# Benefits of Aikido?



## Hawke (Sep 27, 2008)

Greetings All,

I was wondering what benefits you have received from practicing Aikido?

In my case, Aikido has helped me with the following:

I can give a better massage by reading the subtle movements of my client's body.

Breakfalls (icy ground, falling from a bike, a very practical skill).

Better conflict management.

Better understanding of angles and circles.

Easier time to find my center and move from center.

Mixed with Kenpo (EPAK) be able to generate a lot of power with less effort.

Mixed with FMA knife drills and disarms (also energy drills) come easier.
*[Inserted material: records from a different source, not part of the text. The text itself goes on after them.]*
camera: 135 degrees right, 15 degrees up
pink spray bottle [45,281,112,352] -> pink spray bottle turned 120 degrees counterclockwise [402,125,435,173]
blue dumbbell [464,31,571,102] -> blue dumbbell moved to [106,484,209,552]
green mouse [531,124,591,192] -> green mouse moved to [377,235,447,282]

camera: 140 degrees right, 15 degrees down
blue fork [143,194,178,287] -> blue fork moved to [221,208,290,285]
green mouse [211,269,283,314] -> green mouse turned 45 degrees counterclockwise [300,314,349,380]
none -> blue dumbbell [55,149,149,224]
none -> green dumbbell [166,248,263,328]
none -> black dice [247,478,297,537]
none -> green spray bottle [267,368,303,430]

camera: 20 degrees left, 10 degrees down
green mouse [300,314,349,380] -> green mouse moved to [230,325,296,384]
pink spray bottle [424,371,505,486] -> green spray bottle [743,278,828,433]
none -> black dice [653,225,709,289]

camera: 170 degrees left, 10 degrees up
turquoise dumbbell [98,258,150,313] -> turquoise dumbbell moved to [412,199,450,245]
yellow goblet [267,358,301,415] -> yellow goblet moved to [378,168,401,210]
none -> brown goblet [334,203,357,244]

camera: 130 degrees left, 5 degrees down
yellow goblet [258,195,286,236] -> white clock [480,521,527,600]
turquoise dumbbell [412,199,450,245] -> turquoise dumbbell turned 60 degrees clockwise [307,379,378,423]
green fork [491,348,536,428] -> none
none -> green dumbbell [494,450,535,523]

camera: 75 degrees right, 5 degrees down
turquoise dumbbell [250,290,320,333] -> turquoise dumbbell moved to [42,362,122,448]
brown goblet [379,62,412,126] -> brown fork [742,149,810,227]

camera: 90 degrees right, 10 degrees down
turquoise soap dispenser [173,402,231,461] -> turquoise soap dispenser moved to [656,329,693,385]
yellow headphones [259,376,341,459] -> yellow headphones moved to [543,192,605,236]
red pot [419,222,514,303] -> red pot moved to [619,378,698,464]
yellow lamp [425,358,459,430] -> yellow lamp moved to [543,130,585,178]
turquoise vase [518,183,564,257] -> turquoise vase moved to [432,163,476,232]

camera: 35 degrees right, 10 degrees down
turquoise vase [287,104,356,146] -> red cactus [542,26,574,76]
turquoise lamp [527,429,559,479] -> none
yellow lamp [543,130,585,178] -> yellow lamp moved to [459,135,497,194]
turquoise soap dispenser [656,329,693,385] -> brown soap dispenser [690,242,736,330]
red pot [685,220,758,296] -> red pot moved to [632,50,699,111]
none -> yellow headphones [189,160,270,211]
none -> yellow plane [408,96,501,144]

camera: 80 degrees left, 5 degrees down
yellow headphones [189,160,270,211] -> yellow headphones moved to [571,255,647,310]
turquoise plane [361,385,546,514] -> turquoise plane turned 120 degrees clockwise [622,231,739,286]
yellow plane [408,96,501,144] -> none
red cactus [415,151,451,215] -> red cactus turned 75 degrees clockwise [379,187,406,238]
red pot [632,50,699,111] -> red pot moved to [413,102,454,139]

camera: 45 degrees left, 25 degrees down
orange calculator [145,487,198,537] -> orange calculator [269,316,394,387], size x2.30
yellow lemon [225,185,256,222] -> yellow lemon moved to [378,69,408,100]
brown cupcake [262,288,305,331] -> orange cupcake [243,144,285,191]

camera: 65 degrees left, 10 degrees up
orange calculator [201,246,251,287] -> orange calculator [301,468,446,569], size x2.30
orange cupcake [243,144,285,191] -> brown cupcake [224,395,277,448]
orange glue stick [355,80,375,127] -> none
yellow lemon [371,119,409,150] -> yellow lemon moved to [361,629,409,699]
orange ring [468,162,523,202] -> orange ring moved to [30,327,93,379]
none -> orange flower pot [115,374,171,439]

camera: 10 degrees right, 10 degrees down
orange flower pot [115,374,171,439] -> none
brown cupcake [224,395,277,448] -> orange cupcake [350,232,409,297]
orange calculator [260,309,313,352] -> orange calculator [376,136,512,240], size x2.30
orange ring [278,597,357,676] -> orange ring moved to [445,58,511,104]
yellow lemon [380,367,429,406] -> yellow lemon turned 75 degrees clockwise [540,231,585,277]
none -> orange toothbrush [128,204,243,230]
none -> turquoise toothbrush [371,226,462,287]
Mixed with Silat get a better feel for body manipulations and take downs.

What about you guys?


----------



## Yari (Oct 6, 2008)

I would say mostley the same things... 

Center
Balance
Softer and harder conflict - knowing to use which
Friends
Good basis for self defence

/yari


----------



## tempus (Oct 6, 2008)

Actually it has improved my golf game.  I always had the habit of muscling everything.  Since Aikido I am a lot more relaxed in my swing.  Thus, I do not slice as much.  Although pitching is another story.....

-Gary


----------



## morph4me (Oct 7, 2008)

I find that one of the biggest and most unexpected benefits is at home and at work. I don't argue with people anymore, I take their side and lead them to mine. I love the way the aiki priniples work not only on the physical level, but the mental as well.


----------



## ejaazi (Oct 8, 2008)

Builds up pretty good endurance.


----------



## theletch1 (Oct 8, 2008)

I breath better.  I'm able to manipulate people better (that's not always a bad thing if you think about it) by reading their energy.  I'm a happier person after the release of chemicals in my brain after training.  And, as stated regarding the massage, there are other times where being able to read subtle changes in the body of another person that comes in very handy.


----------



## Mike Hamer (Oct 8, 2008)

tempus said:


> Actually it has improved my golf game. I always had the habit of muscling everything. Since Aikido I am a lot more relaxed in my swing. Thus, I do not slice as much. Although pitching is another story.....
> 
> -Gary


 

I remember reading about that in a book called Ki in Daily Life.


----------